The Church of the Immaculate Heart of Mary (Iglesia del Inmaculado Corazón de María), commonly known as The Dome (La Cúpula), is a Catholic church located in the intersection of Antonio José de Sucre Avenue and Jirón 28 de Julio, in Magdalena del Mar District, Lima, Peru.

The work was conceived by the Claretian priest Simón Llobet. Since 1957, the year of its inauguration, it has become one of the most visible religious and architectural symbols of the city despite its great demographic growth.
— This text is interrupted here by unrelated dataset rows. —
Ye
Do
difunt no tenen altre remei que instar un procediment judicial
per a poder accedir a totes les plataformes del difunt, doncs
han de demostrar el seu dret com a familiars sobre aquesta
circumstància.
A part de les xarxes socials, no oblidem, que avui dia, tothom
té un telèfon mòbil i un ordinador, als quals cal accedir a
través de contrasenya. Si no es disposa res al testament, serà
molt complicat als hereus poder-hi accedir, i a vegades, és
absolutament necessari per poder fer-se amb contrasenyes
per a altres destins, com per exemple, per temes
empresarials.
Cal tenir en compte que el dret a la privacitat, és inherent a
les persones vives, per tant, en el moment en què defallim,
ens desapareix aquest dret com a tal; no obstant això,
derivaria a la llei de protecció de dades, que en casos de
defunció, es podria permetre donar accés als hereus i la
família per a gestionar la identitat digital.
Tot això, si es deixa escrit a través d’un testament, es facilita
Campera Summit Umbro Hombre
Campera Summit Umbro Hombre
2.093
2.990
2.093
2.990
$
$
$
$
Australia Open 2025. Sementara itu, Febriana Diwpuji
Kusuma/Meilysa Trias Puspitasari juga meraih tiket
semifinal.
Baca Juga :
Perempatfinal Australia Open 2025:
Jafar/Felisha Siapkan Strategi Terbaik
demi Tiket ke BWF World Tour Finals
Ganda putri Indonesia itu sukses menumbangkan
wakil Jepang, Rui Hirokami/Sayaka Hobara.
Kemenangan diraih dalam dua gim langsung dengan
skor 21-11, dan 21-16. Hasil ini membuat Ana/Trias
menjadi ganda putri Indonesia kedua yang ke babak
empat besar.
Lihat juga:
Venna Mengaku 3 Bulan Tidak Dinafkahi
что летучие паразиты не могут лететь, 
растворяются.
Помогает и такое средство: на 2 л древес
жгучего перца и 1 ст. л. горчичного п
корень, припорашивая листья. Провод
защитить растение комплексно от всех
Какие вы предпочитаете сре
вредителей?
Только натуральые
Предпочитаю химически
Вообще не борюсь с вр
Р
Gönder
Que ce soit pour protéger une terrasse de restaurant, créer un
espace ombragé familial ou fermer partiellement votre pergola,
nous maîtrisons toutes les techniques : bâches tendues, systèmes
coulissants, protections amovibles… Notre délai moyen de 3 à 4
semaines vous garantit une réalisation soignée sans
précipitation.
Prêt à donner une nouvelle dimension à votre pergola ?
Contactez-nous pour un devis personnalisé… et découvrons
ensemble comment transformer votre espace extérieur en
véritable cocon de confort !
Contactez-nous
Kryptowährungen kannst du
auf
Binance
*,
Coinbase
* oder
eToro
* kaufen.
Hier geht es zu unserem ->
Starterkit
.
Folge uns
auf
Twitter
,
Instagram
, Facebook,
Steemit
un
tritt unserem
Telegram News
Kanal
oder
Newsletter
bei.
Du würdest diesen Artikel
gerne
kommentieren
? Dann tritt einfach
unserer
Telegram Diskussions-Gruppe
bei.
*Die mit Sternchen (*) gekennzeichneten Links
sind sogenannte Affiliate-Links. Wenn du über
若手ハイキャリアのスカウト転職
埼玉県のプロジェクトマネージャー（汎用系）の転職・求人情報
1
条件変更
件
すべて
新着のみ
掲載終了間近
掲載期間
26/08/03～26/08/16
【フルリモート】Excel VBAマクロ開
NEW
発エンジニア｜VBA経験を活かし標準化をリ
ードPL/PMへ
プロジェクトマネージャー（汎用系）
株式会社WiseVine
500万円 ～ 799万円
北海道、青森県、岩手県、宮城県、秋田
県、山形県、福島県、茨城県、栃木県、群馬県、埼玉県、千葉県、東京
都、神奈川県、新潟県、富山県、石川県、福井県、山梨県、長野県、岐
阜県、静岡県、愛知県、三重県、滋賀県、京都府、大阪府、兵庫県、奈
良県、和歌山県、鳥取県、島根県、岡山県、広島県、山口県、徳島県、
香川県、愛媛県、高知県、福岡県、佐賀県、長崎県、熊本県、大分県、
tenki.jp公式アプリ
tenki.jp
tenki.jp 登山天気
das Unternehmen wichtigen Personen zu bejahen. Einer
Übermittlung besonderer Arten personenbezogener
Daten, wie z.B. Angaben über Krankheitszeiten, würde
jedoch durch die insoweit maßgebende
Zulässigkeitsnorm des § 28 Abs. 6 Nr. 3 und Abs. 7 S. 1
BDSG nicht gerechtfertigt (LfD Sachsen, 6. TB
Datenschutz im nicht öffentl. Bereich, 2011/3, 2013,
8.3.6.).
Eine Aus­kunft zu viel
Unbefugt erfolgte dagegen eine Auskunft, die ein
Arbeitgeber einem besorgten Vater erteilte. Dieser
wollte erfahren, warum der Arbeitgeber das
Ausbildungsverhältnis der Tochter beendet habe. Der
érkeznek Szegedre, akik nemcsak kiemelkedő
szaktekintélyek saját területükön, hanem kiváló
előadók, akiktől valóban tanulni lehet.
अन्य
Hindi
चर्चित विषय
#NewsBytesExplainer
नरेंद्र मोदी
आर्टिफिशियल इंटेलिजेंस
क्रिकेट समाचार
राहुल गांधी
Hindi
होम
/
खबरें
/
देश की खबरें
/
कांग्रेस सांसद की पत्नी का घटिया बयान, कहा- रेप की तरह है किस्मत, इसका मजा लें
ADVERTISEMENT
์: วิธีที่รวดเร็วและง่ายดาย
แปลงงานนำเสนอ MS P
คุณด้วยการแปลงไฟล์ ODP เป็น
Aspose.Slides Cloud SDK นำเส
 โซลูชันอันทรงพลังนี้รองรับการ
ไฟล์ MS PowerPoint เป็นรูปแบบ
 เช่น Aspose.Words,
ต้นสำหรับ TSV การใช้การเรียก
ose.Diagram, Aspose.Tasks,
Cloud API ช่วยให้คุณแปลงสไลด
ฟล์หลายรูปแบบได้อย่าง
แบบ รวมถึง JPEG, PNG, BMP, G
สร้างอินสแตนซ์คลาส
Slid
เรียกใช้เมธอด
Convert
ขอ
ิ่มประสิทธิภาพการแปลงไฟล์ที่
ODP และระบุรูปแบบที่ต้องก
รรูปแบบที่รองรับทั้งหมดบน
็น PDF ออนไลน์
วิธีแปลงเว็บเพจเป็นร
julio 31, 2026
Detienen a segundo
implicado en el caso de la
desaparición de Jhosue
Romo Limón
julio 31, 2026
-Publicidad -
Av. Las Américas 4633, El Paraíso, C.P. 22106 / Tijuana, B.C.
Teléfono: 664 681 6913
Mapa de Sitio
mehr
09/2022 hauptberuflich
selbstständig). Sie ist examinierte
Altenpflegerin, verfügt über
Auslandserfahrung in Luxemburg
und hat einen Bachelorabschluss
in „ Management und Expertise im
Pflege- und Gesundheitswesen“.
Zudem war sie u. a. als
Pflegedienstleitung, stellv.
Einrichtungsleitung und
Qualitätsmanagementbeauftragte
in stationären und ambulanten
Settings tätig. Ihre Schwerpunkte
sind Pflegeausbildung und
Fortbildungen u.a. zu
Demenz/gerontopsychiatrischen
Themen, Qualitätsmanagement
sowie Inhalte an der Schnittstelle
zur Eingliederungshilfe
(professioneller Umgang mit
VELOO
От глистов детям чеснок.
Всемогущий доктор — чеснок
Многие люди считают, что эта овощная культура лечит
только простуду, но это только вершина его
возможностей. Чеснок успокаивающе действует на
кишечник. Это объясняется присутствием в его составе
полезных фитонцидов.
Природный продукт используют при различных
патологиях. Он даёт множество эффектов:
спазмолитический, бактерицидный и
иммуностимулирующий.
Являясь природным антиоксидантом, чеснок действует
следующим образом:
It is the tallest church in Lima. The works were financed through donations and charitable events.

==Architecture==
The church sports a neo-Renaissance style architectural finish that ends in a dome on which rests the image of the Virgin Mary with open arms, 6.5 m high, made from resin and fibreglass by the sculptor Fredy Luque Sonco. Brought in parts from Arequipa, it was hoisted in January 2006 during recovery works.

Its characteristic pink and green colours have been maintained over the years, gaining splendour thanks to the restoration works on both the façade and inside the temple; in addition to the general repainting. The lighting company Enel was in charge of providing exterior lighting.

The bells were acquired thanks to donations from through the efforts of the women of Acción Católica.

Initially, the statue of the Virgin, built in 1956, located in the Monument to the Immaculate Heart of Mary and a few streets from the temple towards the coast, had been designed to be located at the top of the dome. However, due to its weight of more than four tons, it was impossible to locate it in that place. For that reason, it remained stored for forty years until it was finally placed in 1996 in the homonymous square at the end of Brazil Avenue.